• **WHAT TO PRODUCE**
Reproduce the lines of the items below verbatim, from the line containing "Poster mon commentaire" through the last line of the items, including both ends. Leave the pictures out of your answer.

DATA RECORDS below:

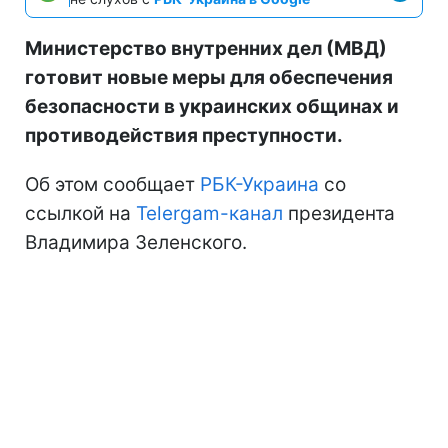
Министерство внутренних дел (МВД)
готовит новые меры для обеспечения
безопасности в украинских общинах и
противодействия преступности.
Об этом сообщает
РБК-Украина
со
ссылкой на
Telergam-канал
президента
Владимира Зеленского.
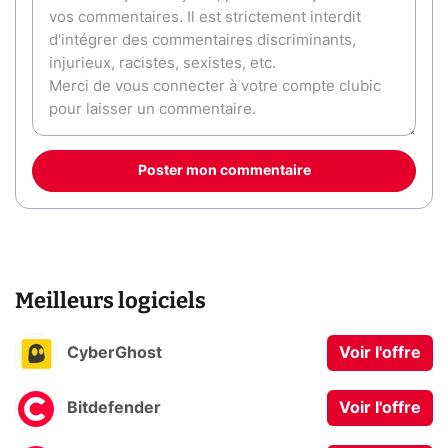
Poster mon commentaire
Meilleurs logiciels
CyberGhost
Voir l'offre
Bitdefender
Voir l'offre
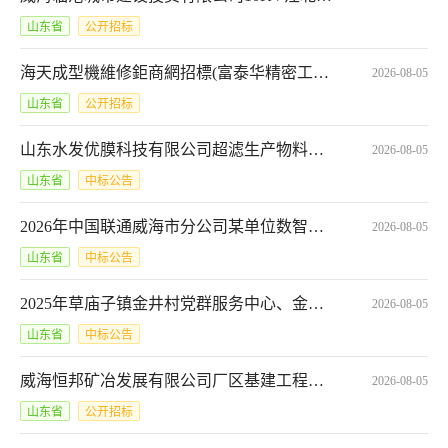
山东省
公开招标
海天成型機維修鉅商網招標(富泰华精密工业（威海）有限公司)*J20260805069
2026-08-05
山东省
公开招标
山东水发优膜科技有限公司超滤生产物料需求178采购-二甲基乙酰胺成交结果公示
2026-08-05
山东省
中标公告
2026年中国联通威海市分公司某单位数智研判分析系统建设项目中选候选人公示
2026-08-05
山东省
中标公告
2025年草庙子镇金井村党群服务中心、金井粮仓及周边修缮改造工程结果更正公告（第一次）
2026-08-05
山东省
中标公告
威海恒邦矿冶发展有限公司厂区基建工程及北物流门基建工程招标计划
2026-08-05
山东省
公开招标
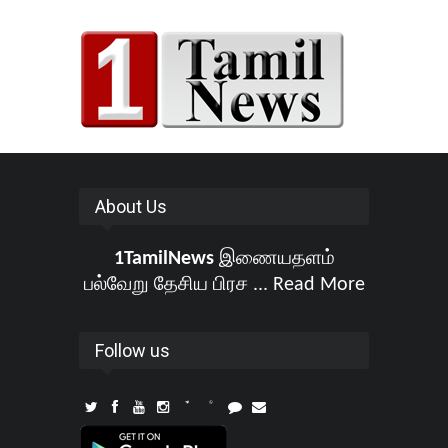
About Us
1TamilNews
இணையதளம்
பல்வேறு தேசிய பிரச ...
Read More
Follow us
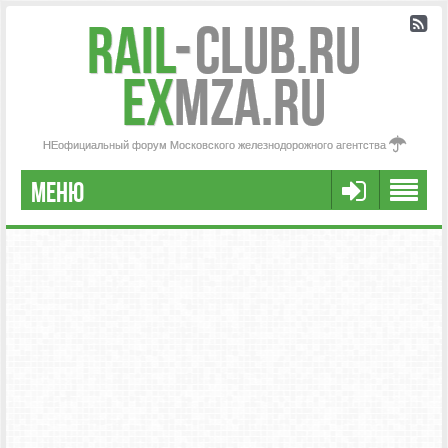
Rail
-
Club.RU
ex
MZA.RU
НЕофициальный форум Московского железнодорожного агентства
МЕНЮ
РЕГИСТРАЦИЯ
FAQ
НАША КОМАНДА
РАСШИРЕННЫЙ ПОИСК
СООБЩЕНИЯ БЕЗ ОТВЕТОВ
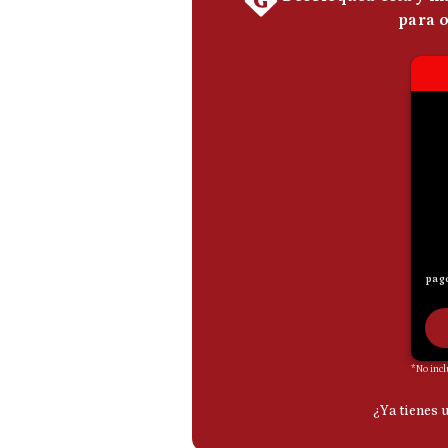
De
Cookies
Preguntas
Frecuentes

End of DATA RECORDS.

• **RESPONSE TO THIS EXERCISE**
Poster mon commentaire
Meilleurs logiciels
CyberGhost
Voir l'offre
Bitdefender
Voir l'offre
山东省
公开招标
海天成型機維修鉅商網招標(富泰华精密工业（威海）有限公司)*J20260805069
2026-08-05
山东省
公开招标
山东水发优膜科技有限公司超滤生产物料需求178采购-二甲基乙酰胺成交结果公示
2026-08-05
山东省
中标公告
2026年中国联通威海市分公司某单位数智研判分析系统建设项目中选候选人公示
2026-08-05
山东省
中标公告
2025年草庙子镇金井村党群服务中心、金井粮仓及周边修缮改造工程结果更正公告（第一次）
2026-08-05
山东省
中标公告
威海恒邦矿冶发展有限公司厂区基建工程及北物流门基建工程招标计划
2026-08-05
山东省
公开招标
About Us
1TamilNews
இணையதளம்
பல்வேறு தேசிய பிரச ...
Read More
Follow us
Rail
-
Club.RU
ex
MZA.RU
НЕофициальный форум Московского железнодорожного агентства
МЕНЮ
РЕГИСТРАЦИЯ
FAQ
НАША КОМАНДА
РАСШИРЕННЫЙ ПОИСК
СООБЩЕНИЯ БЕЗ ОТВЕТОВ
De
Cookies
Preguntas
Frecuentes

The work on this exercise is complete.